CHRISTMAS PANTS
I told you about a pair of guys who had exchanged the same pair of moleskin pants for over a decade. Each year they tried to outdo one another with the only rules being they couldn’t damage the pants and they had to use scrap material. I’d left the story with Kunkel having received the pants in a safe which had been welded shut. His gift-giving cohort, Collette received them back in a metal box which had once been a 1974 Gremlin. A note attached to the 2,000-pound scrunched car advised Collette that the pants were inside the glove compartment. He countered with an 8’ high and 2’ wide tire filled with 6,000 pounds of concrete. On the outside Collette had written, "Have a Goodyear."

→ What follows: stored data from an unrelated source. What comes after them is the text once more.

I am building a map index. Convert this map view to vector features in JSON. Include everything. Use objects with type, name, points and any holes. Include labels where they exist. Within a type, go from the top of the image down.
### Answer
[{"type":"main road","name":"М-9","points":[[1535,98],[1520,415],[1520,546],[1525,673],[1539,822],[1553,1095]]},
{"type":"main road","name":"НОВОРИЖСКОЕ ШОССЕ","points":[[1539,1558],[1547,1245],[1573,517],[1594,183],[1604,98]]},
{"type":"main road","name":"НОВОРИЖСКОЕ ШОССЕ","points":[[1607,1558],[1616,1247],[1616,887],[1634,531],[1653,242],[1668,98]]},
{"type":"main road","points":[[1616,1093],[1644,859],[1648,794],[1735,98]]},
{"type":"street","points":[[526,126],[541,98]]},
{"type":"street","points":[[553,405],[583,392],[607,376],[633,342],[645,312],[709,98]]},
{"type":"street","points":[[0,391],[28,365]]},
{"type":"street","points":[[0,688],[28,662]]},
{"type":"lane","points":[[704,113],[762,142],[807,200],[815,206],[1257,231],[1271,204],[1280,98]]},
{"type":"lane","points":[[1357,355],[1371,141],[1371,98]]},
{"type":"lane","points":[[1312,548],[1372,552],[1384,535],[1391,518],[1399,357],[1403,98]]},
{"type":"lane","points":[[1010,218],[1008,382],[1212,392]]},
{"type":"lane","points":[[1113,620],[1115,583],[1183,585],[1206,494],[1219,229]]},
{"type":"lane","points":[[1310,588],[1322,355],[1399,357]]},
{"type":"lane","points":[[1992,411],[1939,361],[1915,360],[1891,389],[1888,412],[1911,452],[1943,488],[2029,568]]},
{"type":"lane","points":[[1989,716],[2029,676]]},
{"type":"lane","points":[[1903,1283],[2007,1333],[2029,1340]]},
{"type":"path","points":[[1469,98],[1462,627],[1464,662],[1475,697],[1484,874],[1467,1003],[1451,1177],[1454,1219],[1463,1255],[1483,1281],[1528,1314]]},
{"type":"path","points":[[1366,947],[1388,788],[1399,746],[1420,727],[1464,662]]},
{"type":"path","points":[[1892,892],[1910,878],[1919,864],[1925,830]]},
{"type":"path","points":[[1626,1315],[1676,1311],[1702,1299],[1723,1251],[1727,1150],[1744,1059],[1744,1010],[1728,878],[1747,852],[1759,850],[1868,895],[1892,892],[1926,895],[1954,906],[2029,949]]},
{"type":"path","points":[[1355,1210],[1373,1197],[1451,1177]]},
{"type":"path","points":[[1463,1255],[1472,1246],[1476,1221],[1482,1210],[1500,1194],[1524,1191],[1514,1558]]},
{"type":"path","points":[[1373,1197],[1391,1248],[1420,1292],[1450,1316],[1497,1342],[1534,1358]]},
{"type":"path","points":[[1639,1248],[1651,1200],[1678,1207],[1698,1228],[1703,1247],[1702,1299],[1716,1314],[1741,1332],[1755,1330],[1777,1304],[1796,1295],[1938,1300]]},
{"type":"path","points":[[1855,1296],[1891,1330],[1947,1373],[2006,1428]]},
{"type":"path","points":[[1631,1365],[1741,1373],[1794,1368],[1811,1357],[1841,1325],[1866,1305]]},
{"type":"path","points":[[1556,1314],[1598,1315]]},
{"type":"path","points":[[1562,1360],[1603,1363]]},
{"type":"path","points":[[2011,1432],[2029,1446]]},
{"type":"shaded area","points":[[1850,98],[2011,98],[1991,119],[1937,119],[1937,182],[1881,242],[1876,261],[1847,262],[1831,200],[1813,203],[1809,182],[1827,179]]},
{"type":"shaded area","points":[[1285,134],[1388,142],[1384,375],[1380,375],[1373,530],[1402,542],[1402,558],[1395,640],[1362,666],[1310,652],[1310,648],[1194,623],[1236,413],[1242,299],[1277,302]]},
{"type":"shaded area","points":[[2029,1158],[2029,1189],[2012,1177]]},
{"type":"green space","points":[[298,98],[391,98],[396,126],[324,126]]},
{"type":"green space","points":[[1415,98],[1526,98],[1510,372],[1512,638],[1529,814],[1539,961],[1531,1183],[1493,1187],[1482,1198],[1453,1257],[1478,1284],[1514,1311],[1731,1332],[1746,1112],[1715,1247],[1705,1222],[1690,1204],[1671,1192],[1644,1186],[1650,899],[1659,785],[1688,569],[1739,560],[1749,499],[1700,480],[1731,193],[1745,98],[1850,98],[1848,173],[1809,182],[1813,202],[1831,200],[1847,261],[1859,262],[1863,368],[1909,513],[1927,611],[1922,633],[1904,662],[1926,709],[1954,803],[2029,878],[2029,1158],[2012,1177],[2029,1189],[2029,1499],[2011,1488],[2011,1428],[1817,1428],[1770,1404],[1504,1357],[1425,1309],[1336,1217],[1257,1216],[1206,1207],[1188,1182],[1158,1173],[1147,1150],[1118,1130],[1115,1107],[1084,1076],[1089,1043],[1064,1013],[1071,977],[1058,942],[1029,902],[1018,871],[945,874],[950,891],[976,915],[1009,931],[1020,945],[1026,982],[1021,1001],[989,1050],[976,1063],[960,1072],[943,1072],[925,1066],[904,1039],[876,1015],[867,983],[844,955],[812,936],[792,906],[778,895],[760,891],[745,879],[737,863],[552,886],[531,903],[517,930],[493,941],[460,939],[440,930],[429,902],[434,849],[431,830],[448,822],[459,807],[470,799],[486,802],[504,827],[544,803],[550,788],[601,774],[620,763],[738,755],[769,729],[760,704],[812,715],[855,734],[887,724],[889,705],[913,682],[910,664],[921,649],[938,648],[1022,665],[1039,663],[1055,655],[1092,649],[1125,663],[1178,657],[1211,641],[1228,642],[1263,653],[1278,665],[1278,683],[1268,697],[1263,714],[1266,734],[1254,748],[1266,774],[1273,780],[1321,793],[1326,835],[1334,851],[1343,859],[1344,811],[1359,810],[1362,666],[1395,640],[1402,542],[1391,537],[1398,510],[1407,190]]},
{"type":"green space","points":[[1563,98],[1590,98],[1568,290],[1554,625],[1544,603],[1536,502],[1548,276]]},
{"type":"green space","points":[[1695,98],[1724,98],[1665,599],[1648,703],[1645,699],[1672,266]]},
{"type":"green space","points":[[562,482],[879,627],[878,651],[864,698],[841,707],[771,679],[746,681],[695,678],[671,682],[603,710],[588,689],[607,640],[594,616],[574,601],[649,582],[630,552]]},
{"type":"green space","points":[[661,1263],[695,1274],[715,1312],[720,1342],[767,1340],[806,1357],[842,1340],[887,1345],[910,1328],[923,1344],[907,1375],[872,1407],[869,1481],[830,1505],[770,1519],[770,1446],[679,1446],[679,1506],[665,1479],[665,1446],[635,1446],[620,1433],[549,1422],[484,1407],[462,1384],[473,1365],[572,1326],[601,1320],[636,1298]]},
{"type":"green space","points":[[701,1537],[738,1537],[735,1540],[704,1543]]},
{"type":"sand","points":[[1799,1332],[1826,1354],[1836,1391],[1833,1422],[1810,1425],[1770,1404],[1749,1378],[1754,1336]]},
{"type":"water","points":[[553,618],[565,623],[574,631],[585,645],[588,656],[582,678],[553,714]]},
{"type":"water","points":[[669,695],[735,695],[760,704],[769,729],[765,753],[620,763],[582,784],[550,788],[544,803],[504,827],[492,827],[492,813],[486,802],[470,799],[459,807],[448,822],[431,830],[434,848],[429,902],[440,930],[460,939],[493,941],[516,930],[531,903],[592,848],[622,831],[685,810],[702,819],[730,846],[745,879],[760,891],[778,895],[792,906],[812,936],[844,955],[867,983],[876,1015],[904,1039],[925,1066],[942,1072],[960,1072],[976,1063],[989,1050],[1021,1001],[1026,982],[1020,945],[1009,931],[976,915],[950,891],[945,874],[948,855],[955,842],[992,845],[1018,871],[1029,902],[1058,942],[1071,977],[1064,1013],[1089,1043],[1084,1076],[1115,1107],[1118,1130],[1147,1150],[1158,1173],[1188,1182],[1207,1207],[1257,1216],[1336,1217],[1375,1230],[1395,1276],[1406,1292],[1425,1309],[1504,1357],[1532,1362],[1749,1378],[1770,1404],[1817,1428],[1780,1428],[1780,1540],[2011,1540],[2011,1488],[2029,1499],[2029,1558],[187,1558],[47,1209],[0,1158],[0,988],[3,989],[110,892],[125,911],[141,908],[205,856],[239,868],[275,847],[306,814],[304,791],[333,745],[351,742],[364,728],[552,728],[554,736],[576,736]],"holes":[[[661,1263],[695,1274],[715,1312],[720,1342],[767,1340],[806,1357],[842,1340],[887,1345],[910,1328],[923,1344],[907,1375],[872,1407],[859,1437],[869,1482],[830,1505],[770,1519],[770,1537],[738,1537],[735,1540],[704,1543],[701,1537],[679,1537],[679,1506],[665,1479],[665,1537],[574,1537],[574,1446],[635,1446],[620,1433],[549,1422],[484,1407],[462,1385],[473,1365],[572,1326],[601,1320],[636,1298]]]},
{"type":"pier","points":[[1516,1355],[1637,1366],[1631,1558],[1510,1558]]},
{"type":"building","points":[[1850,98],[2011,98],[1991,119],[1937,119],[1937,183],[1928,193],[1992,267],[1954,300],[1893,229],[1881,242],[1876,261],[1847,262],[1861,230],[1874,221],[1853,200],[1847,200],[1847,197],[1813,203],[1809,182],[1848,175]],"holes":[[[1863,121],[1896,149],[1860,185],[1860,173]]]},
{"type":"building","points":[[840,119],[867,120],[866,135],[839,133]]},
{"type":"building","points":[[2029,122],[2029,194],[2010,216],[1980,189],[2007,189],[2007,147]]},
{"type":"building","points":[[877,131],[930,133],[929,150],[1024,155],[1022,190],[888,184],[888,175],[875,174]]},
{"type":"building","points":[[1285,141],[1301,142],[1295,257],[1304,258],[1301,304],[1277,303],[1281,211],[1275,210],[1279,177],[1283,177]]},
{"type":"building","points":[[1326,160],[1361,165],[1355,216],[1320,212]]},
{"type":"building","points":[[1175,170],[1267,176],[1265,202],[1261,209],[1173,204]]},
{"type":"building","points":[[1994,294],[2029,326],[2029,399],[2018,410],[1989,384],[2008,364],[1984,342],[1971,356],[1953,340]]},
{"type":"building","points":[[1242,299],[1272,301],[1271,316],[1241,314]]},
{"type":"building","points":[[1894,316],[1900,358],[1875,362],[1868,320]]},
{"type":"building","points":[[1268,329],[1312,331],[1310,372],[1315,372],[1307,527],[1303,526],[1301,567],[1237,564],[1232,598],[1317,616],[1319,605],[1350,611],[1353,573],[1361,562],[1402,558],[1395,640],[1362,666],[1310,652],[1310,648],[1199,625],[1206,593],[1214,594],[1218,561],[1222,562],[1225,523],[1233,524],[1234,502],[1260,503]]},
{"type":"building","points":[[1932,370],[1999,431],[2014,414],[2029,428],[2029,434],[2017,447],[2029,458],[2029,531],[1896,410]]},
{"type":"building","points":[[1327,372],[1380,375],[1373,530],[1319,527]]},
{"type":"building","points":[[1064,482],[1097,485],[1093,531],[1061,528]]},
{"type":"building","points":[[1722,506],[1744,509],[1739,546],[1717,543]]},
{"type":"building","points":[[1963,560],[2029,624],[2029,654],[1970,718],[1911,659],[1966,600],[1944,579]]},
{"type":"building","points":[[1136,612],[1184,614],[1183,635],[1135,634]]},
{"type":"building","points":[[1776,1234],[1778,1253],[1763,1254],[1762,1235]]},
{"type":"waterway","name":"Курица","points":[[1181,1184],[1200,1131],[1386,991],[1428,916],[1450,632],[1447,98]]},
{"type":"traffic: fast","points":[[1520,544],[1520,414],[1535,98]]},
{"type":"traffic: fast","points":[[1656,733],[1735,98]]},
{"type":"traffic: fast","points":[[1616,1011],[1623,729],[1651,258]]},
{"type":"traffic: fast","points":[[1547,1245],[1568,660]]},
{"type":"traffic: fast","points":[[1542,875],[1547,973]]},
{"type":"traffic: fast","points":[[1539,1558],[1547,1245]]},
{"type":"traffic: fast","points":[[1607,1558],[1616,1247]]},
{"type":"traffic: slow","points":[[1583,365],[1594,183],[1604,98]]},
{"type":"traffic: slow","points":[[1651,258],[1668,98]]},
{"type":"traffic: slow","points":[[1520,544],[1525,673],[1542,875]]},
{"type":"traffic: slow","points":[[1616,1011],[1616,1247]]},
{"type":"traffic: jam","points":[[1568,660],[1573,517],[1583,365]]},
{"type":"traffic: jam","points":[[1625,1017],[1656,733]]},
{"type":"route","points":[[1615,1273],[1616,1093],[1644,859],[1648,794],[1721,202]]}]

A 17.5’ red rocket ship in ’ filled with concrete and weighing 6 tons. A 4-ton Rubik’s Cube made of concrete, baked in a kiln and covered with 2,000 board feet of lumber. And a station wagon with 170 generators welded together were just some of the ways this gift was conveyed. In 1989 the giving came to an end when Collette tried to encase the pants in 5 tons of jagged glass.
In the pouring process an over sized chunk of glass fractured and transformed the pants into a pile of ashes. The ashes were deposited into a brass urn and delivered to Kunkel along with this epitaph: Sorry, Old Man Here lies the Pants. The urn now graces the fireplace mantel in Kunkel’s home.